Hawaii lawmakers to hold special session to consider gay marriage

Hawaii lawmakers to hold special session to consider gay marriage
Russian same-sex couples share a kiss as they arrive at a registry office to apply for marriage licences in St. Petersburg June 28, 2013. Five gay couples applied for the marriage licences, but their applications were not accepted by the authorities.

Hawaii, which had a pioneering role in the acceptance of same-sex matrimony in the United States two decades ago, could become the 15th state to extend marriage rights to gay couples when state lawmakers meet this week for a special session.

Governor Neil Abercrombie, a Democrat, has called the session to start on Monday to debate a bill that would legalize same-sex marriage.

"I think Hawaii has always celebrated its sense of Aloha for one another," Abercrombie said in a telephone interview. "This is a question of equity."

In 1993, the Hawaii Supreme Court ruled it was discriminatory to deny marriage rights to same-sex couples.

But rather than pave the way for a gay marriage law, the ruling prompted a conservative backlash. In 1998, Hawaiian voters approved a state constitutional amendment that limited the right to marry to heterosexual couples.

The tide has begun to turn under Abercrombie, who was elected in 2010. He signed a same-sex civil unions bill into law in 2011 and has been a vocal proponent of gay marriage since then.

"To win now through the political process in Hawaii would show just how far public opinion in our nation has evolved, and how quickly," said Jon Davidson, legal director at Lambda Legal, which promotes gay civil rights. "It would demonstrate that ... allowing same-sex couples the same right to marry that different-sex couples cherish only provides greater joy and security to more families, and harms no one."

Just one year ago, only six states and the District of Columbia recognised same-sex marriage.

In June, the US Supreme Court delivered a landmark victory for gay rights by forcing the federal government to recognise same-sex marriages in states where it is legal and paving the way for gay marriage in California.

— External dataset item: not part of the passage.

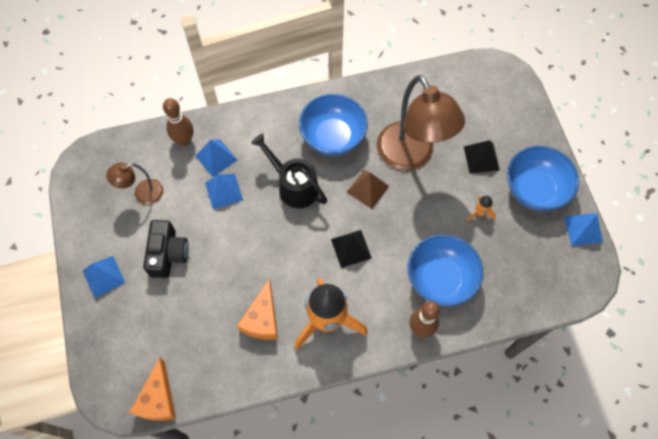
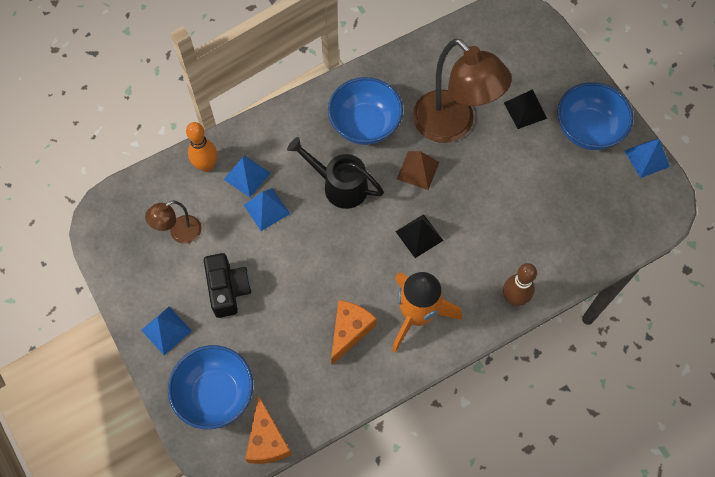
camera: 15 degrees left, 0 degrees up
(184, 140) = (206, 165): brown bowling pin -> orange bowling pin
(262, 319) = (349, 331): orange cheese -> orange cheese turned 150 degrees counterclockwise
(440, 279) = (519, 244): blue bowl -> blue bowl (215, 394)
(479, 213) = (539, 167): orange rocket -> none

But the court did not endorse a fundamental right for gay people to marry, leaving the issue to be decided on a state-by-state basis, at least for now. Same-sex couples and gay rights organisations now have 36 lawsuits pending in 20 states, according to Davidson.

Last week, same-sex weddings started in New Jersey, and the high court in New Mexico heard arguments on whether gay marriage should be recognised there statewide.

Lawmakers in Illinois are also considering the issue.

"This is an issue where we've hit a tipping point," said James Esseks, who oversees gay rights advocacy for the American Civil Liberties Union. "The momentum we have is striking."